Electrical properties are their ability to conduct electrical current. Various electrical properties are resistivity, Electrical conductivity, temperature coefficient of resistance, dielectric strength and thermoelectricity.

Conduction of Electricity in Metals

Electrical conductivity in metals is a result of the movement of electrically charged particles. It is these "free electrons" that allow metals to conduct an electric current. Because valence electrons are free to move, they can travel through the lattice that forms the physical structure of a metal.

Conduction of Electricity in Semi-conductors

Electrical conductivity of semiconductors increases with increase in temperature, since more electrons can jump to the conduction band due to small gap between the valence band and conduction band. Silicon and germanium exhibit this behavior and are called intrinsic semiconductors.

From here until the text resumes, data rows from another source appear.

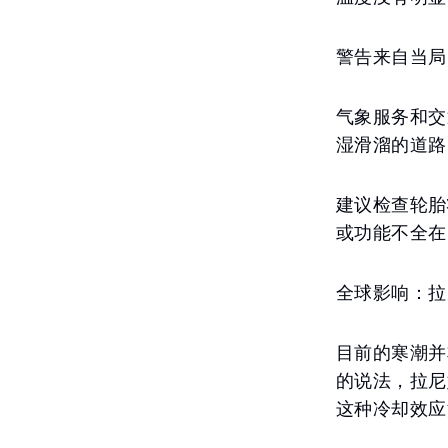
警告来自当局
气象服务和交
湿滑溜的道路
建议检查轮胎
或功能不全在
全球影响：拉
目前的寒潮并
的说法，拉尼
这种冷却效应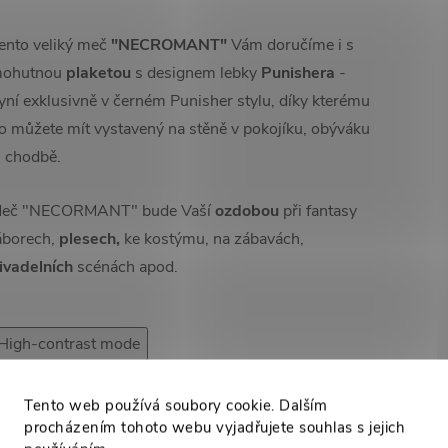
ento veliký meč
"NECROMANT"
Vám doručíme i s
ohutnou
plaketou
s designem lebky
Punishera
-
yní exklusivně v černém Punisher stylu, díky kterému
o můžete mít vystavený na stěně v pokojíku, obýváku
i chodbě.
eč "NECORMANT" bude Vaší
ozdobou
při fantasy
áborech,
plesech,
ke kostýmu, na zábavách,
ivadelních
scénách apod.
High-contrast mode
Tento web používá soubory cookie. Dalším
procházením tohoto webu vyjadřujete souhlas s jejich
Mohlo by Vás zajímat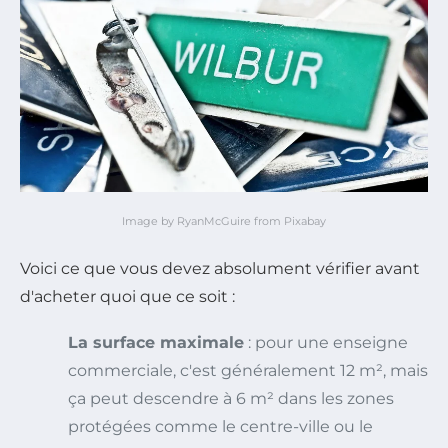
Image by RyanMcGuire from Pixabay
Voici ce que vous devez absolument vérifier avant
d'acheter quoi que ce soit :
La surface maximale
: pour une enseigne
commerciale, c'est généralement 12 m², mais
ça peut descendre à 6 m² dans les zones
protégées comme le centre-ville ou le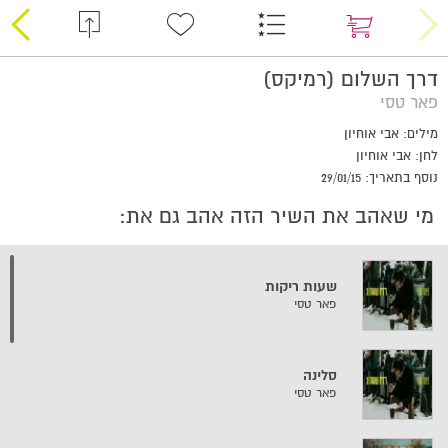
דרך השלום (רמיקס)
פאר טסי
מילים: אבי אוחיון
לחן: אבי אוחיון
נוסף בתאריך: 29/01/15
מי שאהב את השיר הזה אהב גם את:
שעות ריקות
פאר טסי
סלינה
פאר טסי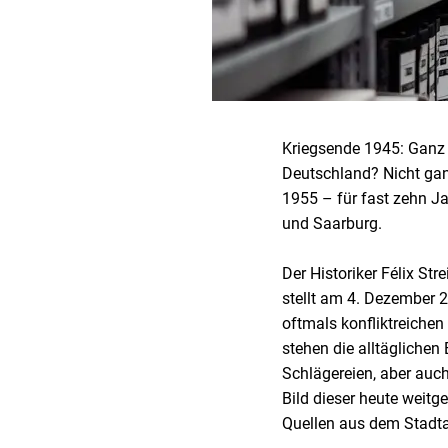
Kriegsende 1945: Ganz 
Deutschland? Nicht ganz
1955 – für fast zehn Ja
und Saarburg.
Der Historiker Félix St
stellt am 4. Dezember 
oftmals konfliktreichen
stehen die alltägliche
Schlägereien, aber auc
Bild dieser heute weitg
Quellen aus dem Stadta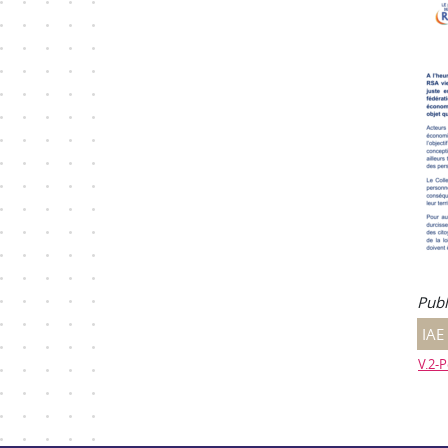
Publ
IAE
V.2-P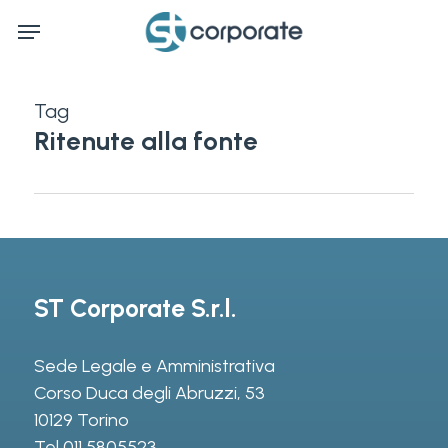
Skip
Menu
to
main
content
Tag
Ritenute alla fonte
ST Corporate S.r.l.
Sede Legale e Amministrativa
Corso Duca degli Abruzzi, 53
10129 Torino
Tel
011 5805523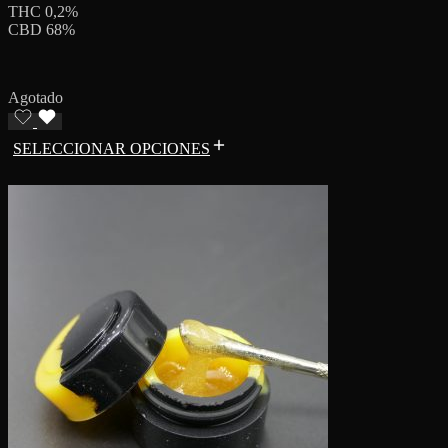
THC 0,2%
CBD 68%
Agotado
SELECCIONAR OPCIONES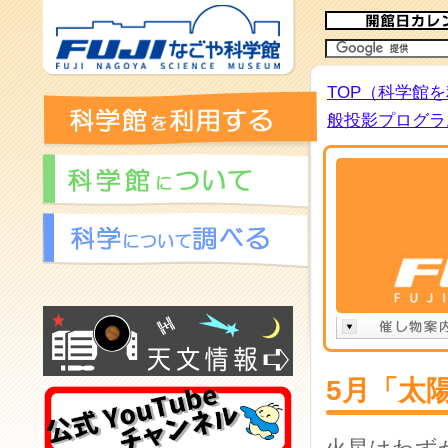
TOP（科学館
般投影プログラム
5月「太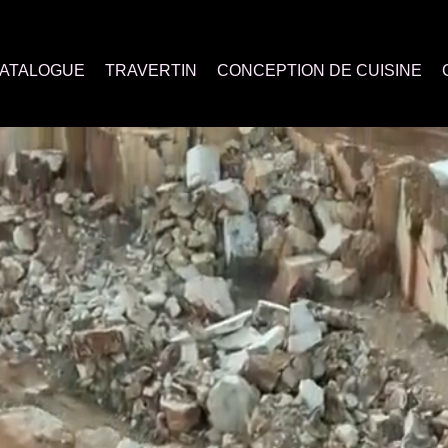
ATALOGUE
TRAVERTIN
CONCEPTION DE CUISINE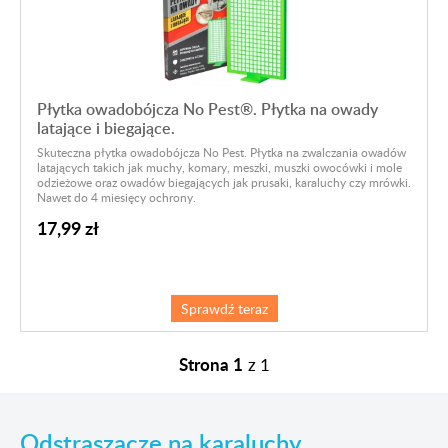
Płytka owadobójcza No Pest®. Płytka na owady
latające i biegające.
Skuteczna płytka owadobójcza No Pest. Płytka na zwalczania owadów
latających takich jak muchy, komary, meszki, muszki owocówki i mole
odzieżowe oraz owadów biegających jak prusaki, karaluchy czy mrówki.
Nawet do 4 miesięcy ochrony.
17,99 zł
Sprawdź teraz
Strona 1
z
1
Odstraszacze na karaluchy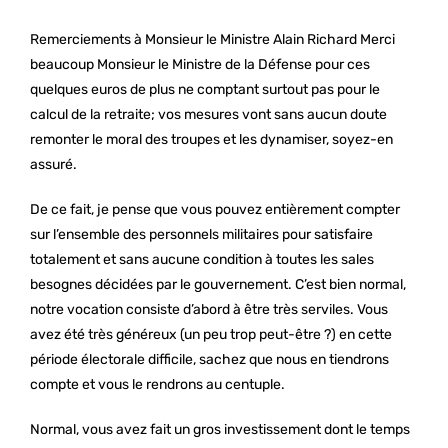
Remerciements à Monsieur le Ministre Alain Richard Merci
beaucoup Monsieur le Ministre de la Défense pour ces
quelques euros de plus ne comptant surtout pas pour le
calcul de la retraite; vos mesures vont sans aucun doute
remonter le moral des troupes et les dynamiser, soyez-en
assuré.
De ce fait, je pense que vous pouvez entièrement compter
sur l’ensemble des personnels militaires pour satisfaire
totalement et sans aucune condition à toutes les sales
besognes décidées par le gouvernement. C’est bien normal,
notre vocation consiste d’abord à être très serviles. Vous
avez été très généreux (un peu trop peut-être ?) en cette
période électorale difficile, sachez que nous en tiendrons
compte et vous le rendrons au centuple.
Normal, vous avez fait un gros investissement dont le temps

  • Electron – rich impurities: Silicon and germanium belong to group 14 of the periodic table and have four valence electrons each.
  • Electron – deficit impurities: Silicon or germanium can also be doped with a group 13 element like B, Al or Ga which contains only three valence electrons.

Magnetic Properties

Anything that is magnetic, like a bar magnet or a loop of electric current, has a magnetic moment. A magnetic moment is a vector quantity, with a magnitude and a direction. An electron has an electron magnetic dipole moment, generated by the electron's intrinsic spin property, making it an electric charge in motion.

On the basis of their magnetic properties, substances can be classified into five categories: (i) paramagnetic (ii) diamagnetic (iii) ferromagnetic (iv) antiferromagnetic and (v) ferrimagnetic.